Journal of Business Logistics
- Discipline: Business logistics, supply chain management, business
- Language: English
- Edited by: Terry Esper, Christian Hofer, Rodney Thomas

Publication details
- History: 1979–present
- Publisher: Wiley-Blackwell on behalf of the Council of Supply Chain Management Professionals
- Frequency: Quarterly
- Impact factor: 6.677 (2020)

Standard abbreviations
- ISO 4: J. Bus. Logist.

Indexing
- ISSN: 0735-3766 (print) 2158-1592 (web)
- OCLC no.: 183389378

Links
- Journal homepage; Online access; Online archive;

= Journal of Business Logistics =

The Journal of Business Logistics is a peer-reviewed academic journal published by Wiley-Blackwell on behalf of the Council of Supply Chain Management Professionals (CSCMP), covering research and best practices in logistics and supply chain management.
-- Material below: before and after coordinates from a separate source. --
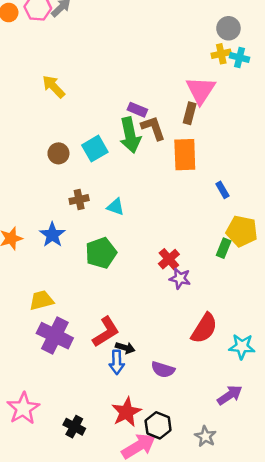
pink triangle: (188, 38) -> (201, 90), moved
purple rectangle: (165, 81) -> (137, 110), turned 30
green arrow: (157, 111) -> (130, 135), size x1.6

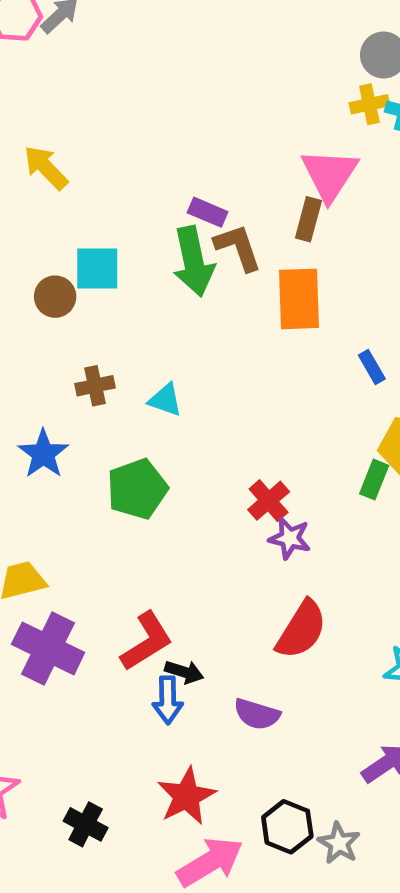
cyan square: (95, 149) -> (97, 268), moved, turned 30
red semicircle: (204, 328) -> (301, 630), moved
black hexagon: (158, 425) -> (287, 827), moved

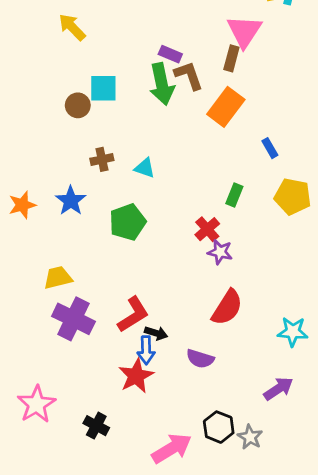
orange rectangle: (299, 299) -> (226, 107), turned 39
green rectangle: (374, 480) -> (234, 195), moved
red star: (186, 796) -> (136, 376), moved

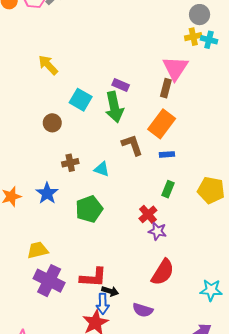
brown L-shape: (189, 75) -> (132, 145), moved
cyan square: (103, 88) -> (81, 100), moved, turned 30
blue rectangle: (270, 148) -> (167, 154), moved, turned -64
red L-shape: (133, 315) -> (93, 277), turned 36

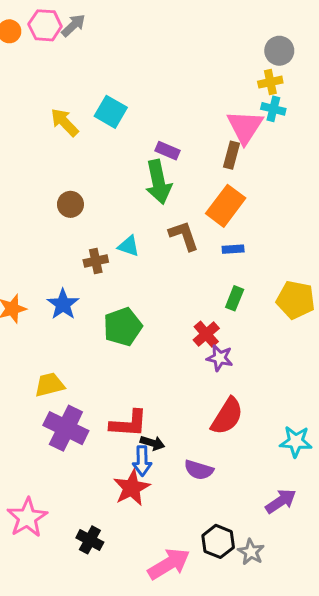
cyan cross: (209, 40) -> (273, 109), moved
cyan square: (81, 100) -> (111, 112), moved
cyan triangle: (102, 169) -> (129, 246), moved

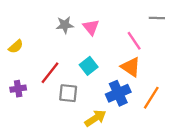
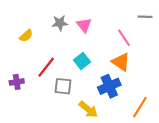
yellow semicircle: (16, 47) -> (26, 36), moved
orange line: (151, 98) -> (140, 107), moved
yellow arrow: (95, 118) -> (88, 109), turned 72

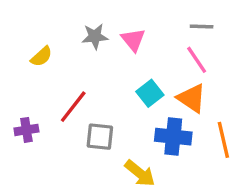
gray line: (145, 17) -> (202, 26), moved
cyan square: (82, 61) -> (150, 93), moved
blue cross: (109, 86) -> (173, 137), turned 30
orange line: (140, 107) -> (223, 140), moved, turned -45

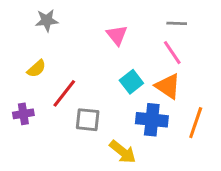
gray star: (95, 37) -> (47, 20), moved
yellow semicircle: (41, 57) -> (37, 69), moved
orange line: (223, 140) -> (196, 123), turned 32

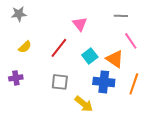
gray star: (47, 20) -> (19, 14), moved
pink line: (172, 53) -> (131, 41), moved
red line: (64, 93) -> (59, 48), moved

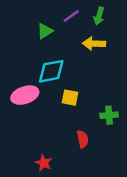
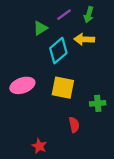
cyan diamond: (51, 71) -> (58, 51), moved, turned -30
yellow square: (70, 98) -> (63, 88), size x1.5

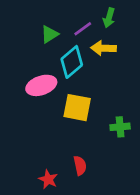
purple line: (64, 15) -> (83, 29), moved
pink ellipse: (22, 85) -> (41, 85), moved
red semicircle: (74, 125) -> (80, 166), moved

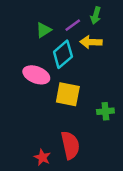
pink ellipse: (41, 85) -> (36, 75), turned 40
red semicircle: (80, 166) -> (70, 145), size x1.6

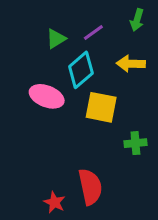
green arrow: (96, 15) -> (137, 20), moved
yellow arrow: (91, 42) -> (131, 64), moved
yellow square: (68, 94) -> (101, 107), moved

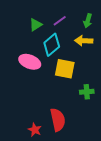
green arrow: (137, 20) -> (88, 21), moved

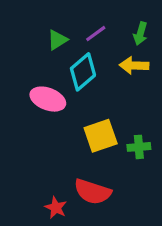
yellow square: (65, 69) -> (101, 136), moved, turned -30
red semicircle: (58, 120) -> (93, 192), turned 120

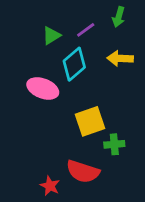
green arrow: (140, 34) -> (119, 17), moved
green cross: (139, 147) -> (114, 144), moved

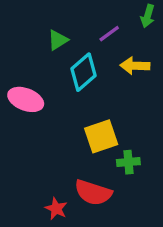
green arrow: (119, 17) -> (148, 16), moved
purple line: (86, 30) -> (109, 34), moved
pink ellipse: (43, 88) -> (26, 99), moved

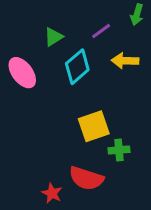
pink ellipse: (26, 99) -> (22, 73), moved, turned 32

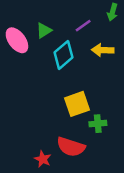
pink ellipse: (22, 73) -> (17, 40), moved

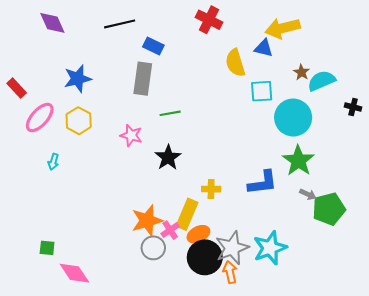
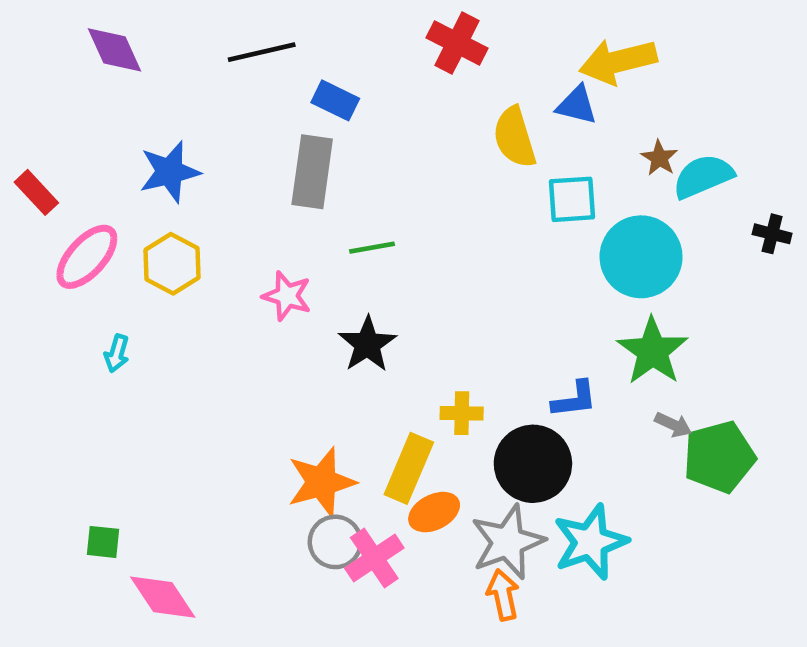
blue L-shape: (263, 183) -> (574, 399), size x0.7
pink cross: (170, 230) -> (374, 558), moved, size x1.4
black circle: (205, 257) -> (533, 464), moved

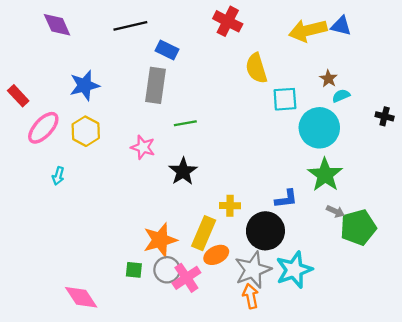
blue triangle: (577, 105) -> (341, 26), moved
cyan semicircle: (703, 176) -> (341, 96), moved, size x0.6
green square: (103, 542) -> (134, 270), moved

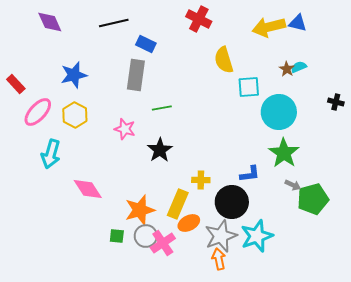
cyan semicircle: (341, 96) -> (299, 67), moved
cyan arrow: (58, 176) -> (51, 154), size x1.8
pink diamond: (81, 297) -> (88, 189), moved

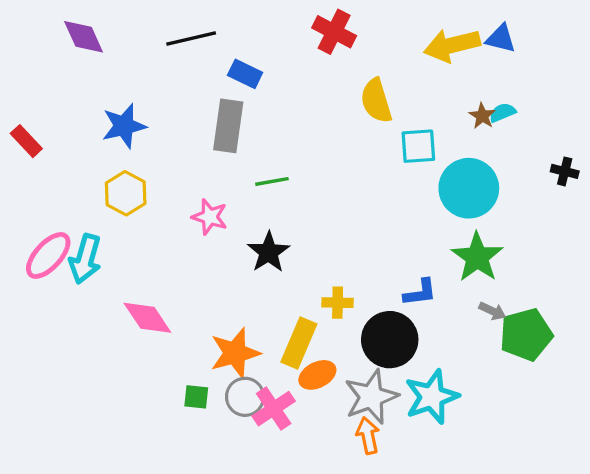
pink ellipse: (38, 112) -> (48, 256), moved

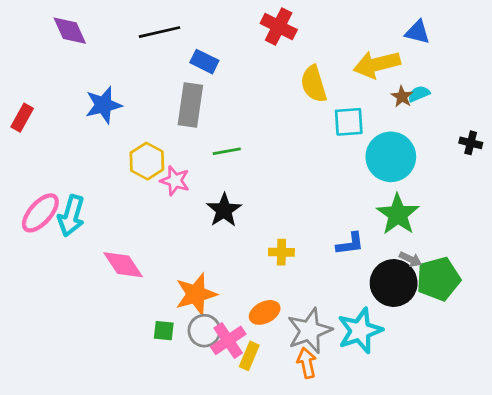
yellow arrow: (452, 45) -> (377, 64), moved
red rectangle: (26, 141) -> (22, 118), turned 72
yellow hexagon: (126, 193) -> (147, 161), moved
black circle: (390, 340) -> (394, 283), moved
yellow rectangle: (299, 343) -> (249, 356), moved, size x0.7

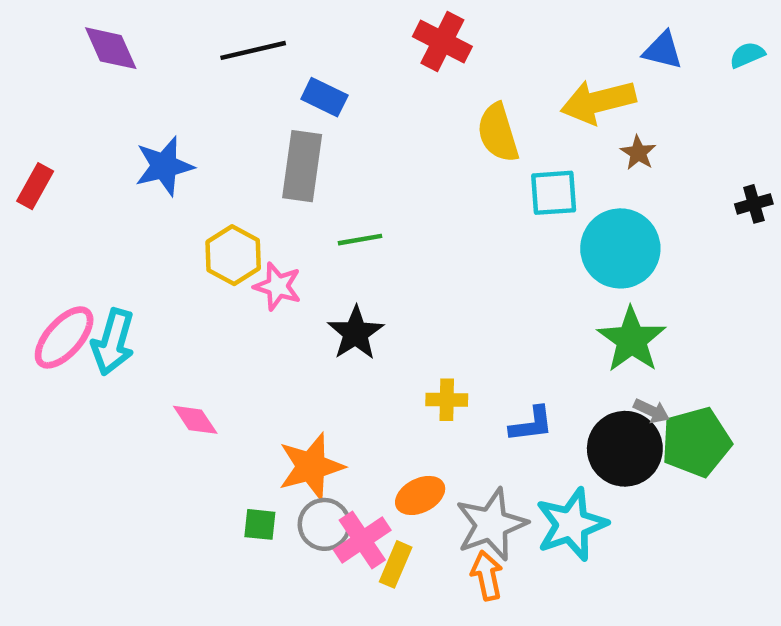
cyan semicircle: (419, 94) -> (747, 55), moved
black cross: (471, 143) -> (754, 204), moved, turned -30
blue L-shape: (350, 244) -> (531, 424), moved
pink diamond: (123, 265) -> (195, 420), size x0.7

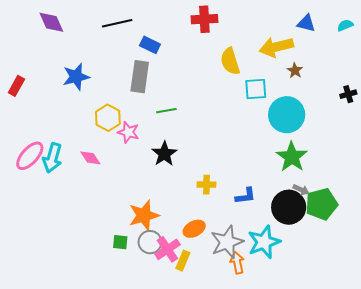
red cross: (442, 42) -> (204, 19), turned -30
pink diamond: (195, 420) -> (90, 158), moved
orange arrow: (487, 576) -> (237, 263), moved

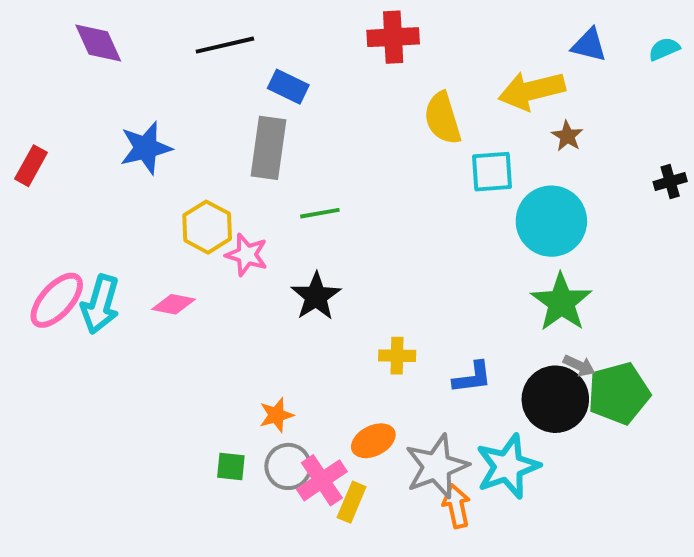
pink diamond: (90, 158) -> (173, 304), turned -45
orange star: (144, 215) -> (276, 415), size x0.6

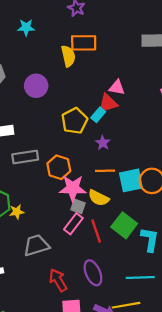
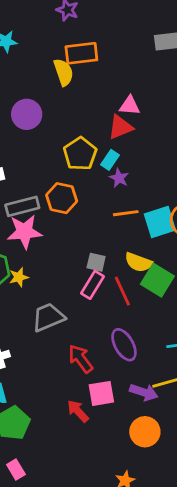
cyan rectangle: (98, 115) -> (110, 160), moved
orange hexagon: (59, 167) -> (62, 198), moved
pink star: (73, 188) -> (24, 232), moved
yellow semicircle: (99, 198) -> (138, 262), moved

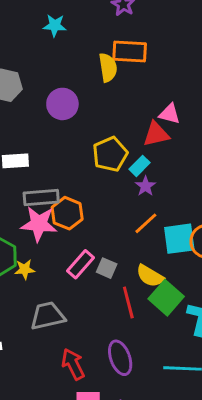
orange hexagon: (62, 198) -> (67, 213), moved
orange line: (126, 213) -> (146, 223), turned -45
pink rectangle: (92, 285) -> (80, 264), moved

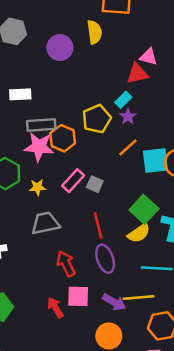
yellow semicircle: (108, 68) -> (94, 32), moved
yellow pentagon: (110, 154) -> (97, 119), moved
yellow star: (25, 269) -> (37, 187), moved
yellow semicircle: (150, 276) -> (139, 233), moved, turned -65
red line: (128, 302) -> (98, 225), moved

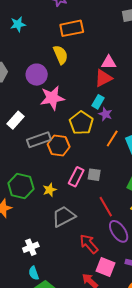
white rectangle: (20, 94) -> (16, 120), turned -30
pink star: (39, 147) -> (52, 98), moved
pink square: (78, 296) -> (105, 267), turned 36

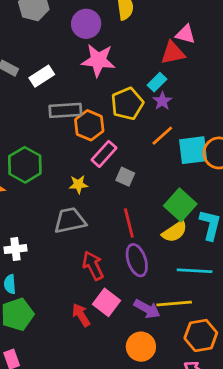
pink rectangle: (76, 177) -> (104, 154), moved
yellow star: (50, 190) -> (78, 184), moved

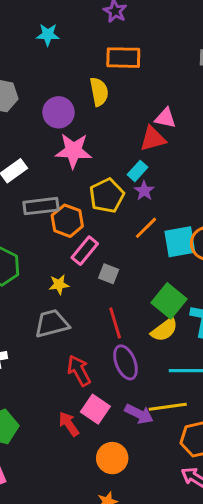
orange circle: (141, 347) -> (112, 458), moved

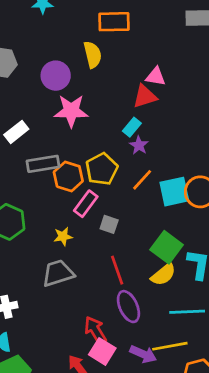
yellow pentagon: (107, 196) -> (102, 169), moved
red arrow: (79, 371) -> (95, 330), moved

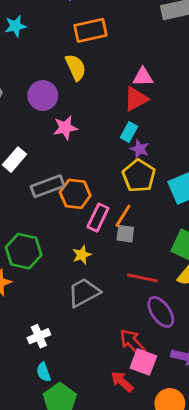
pink star: (71, 111) -> (65, 128), size x0.7
yellow pentagon: (102, 169) -> (139, 176), moved
orange line: (142, 180) -> (123, 216), moved
red line: (117, 270) -> (142, 278), turned -48

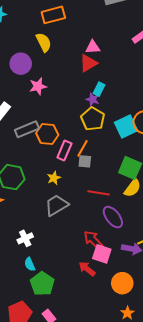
cyan rectangle: (129, 132) -> (99, 89), moved

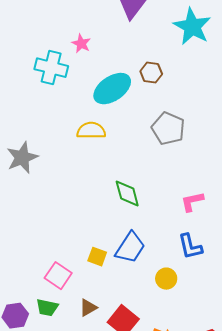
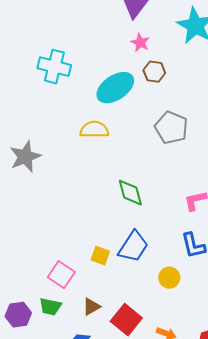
pink star: (81, 44) -> (140, 43), moved

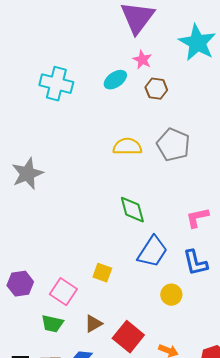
cyan ellipse: (115, 88) -> (115, 80), moved, size x0.6
yellow semicircle: (94, 130) -> (127, 147), moved
blue trapezoid: (133, 247) -> (152, 252), moved
purple hexagon: (18, 315) -> (20, 284), moved

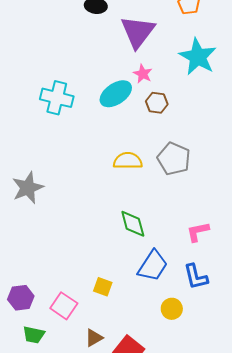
cyan ellipse: (115, 80) -> (116, 94), size x1.4
green trapezoid: (52, 324) -> (34, 335), moved

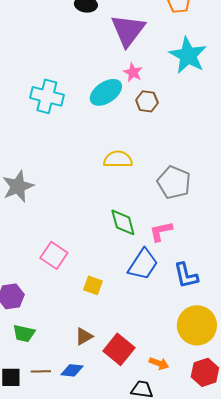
gray pentagon: (174, 159) -> (174, 182), moved
pink L-shape: (198, 232) -> (161, 231), moved
pink square: (64, 306) -> (54, 255), moved
yellow circle: (172, 309) -> (197, 325), moved, size x1.8

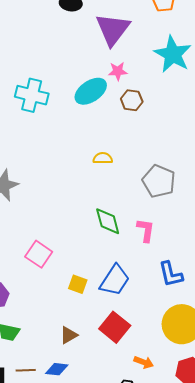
pink star: (133, 72) -> (118, 71), turned -30
yellow semicircle: (118, 159) -> (103, 158), size x0.7
pink L-shape: (161, 231) -> (146, 230), turned 110
blue trapezoid: (143, 264) -> (115, 280), moved
red square: (119, 349) -> (115, 327), moved

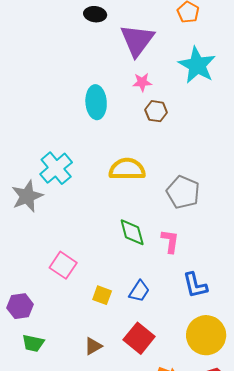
cyan ellipse: (91, 91) -> (96, 102), moved, turned -60
cyan cross: (32, 95) -> (56, 168), moved, turned 36
yellow semicircle: (103, 158) -> (127, 169), size x1.8
blue trapezoid: (115, 280) -> (139, 291), size x0.7

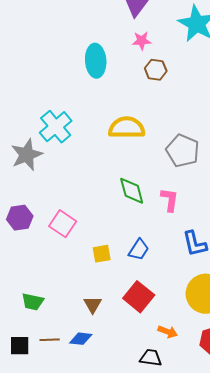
yellow square: (102, 295) -> (102, 254), turned -30
purple hexagon: (20, 306) -> (20, 218), moved
brown triangle: (93, 346) -> (93, 305), turned -30

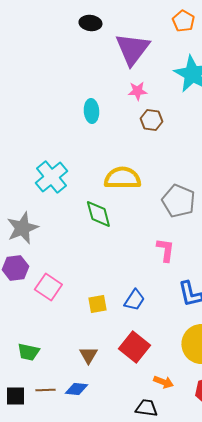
cyan ellipse: (96, 61) -> (91, 111), size x0.7
gray star: (27, 155) -> (22, 228), moved
green diamond: (132, 191) -> (98, 214), moved
pink square: (63, 224) -> (48, 287), moved

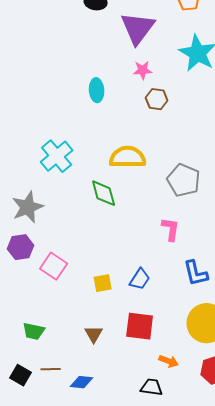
red square: (134, 347) -> (140, 326), turned -32
blue diamond: (76, 389) -> (82, 382), moved
black square: (15, 396) -> (21, 375), turned 30

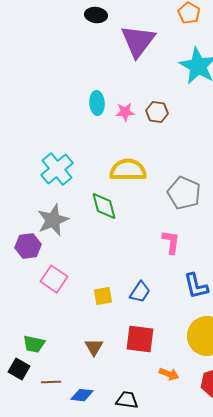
pink star: (143, 70) -> (125, 112), moved
gray star: (28, 207) -> (53, 220), moved
purple hexagon: (21, 247) -> (28, 246), moved
black square: (21, 375) -> (19, 369), moved
black trapezoid: (152, 387) -> (127, 400), moved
In October 2025, Terry Esper The Ohio State University Fischer College of Business, Christian Hofer University of Arkansas Sam M. Walton College of Business, and Rodney Thomas University of Arkansas Sam M. Walton College of Business were appointed as the incoming editors-in-chief, taking over from Glenn Richey and Beth-Davis-Sramek (both of Auburn University). According to the Journal Citation Reports, its 2020 impact factor is 6.677 and its 5-year impact factor is 7.362, ranking it 48th out of 226 journals in the category "Management".

== Notable articles ==
Highly cited and influential articles include:
- An Empirical Examination of Supply Chain Performance Along Several Dimensions of Risk (2008) by Wagner, Stephan M.; Bode, Christoph
- Global Supply Chain Risk Management (2008) by Manuj, Ila; Mentzer, John T.
- Supply Chain Capital: The Impact of Structural and Relational Linkages on Firm Execution and Innovation (2008) by Autry, Chad W.; Griffis, Stanley E.
- Mapping the Landscape of Future Research Themes in Supply Chain Management (2016) by Wieland, Andreas; Handfield, Robert B.; Durach, Christian F.
- Crowdsourcing Last Mile Delivery: Strategic Implications and Future Research Directions (2018) by Castillo, Vincent E.; Rose, William J.; Rodrigues, Alexandre M.
- The Evolution of Resilience in Supply Chain Management: A Retrospective on Ensuring Supply Chain Resilience (2019) by Pettit, Timothy J.; Croxton, Keely L.; Fiksel, Joseph

== Past Editors-in-Chief ==

- 2020 to 2025: Robert "Glenn" Richey, Jr. and Beth Davis-Sramek (Auburn University)
- 2015 to 2020: Thomas J. Goldsby (University of Tennessee-Knoxville) and Walter Zinn (Ohio State University)
- 2010 to 2015: Stanley E. Fawcett (Weber State University) and Matthew A. Waller (University of Arkansas)
- 2005 to 2010: James R. Stock (University of South Florida)
- 2001 to 2005: Patricia J. Daugherty (Iowa State University)

== Awards ==
The "Bernard La Londe Best Paper Award" is presented annually at the Academic Research Symposium held at the CSCMP EDGE Conference to the best paper published in the journal.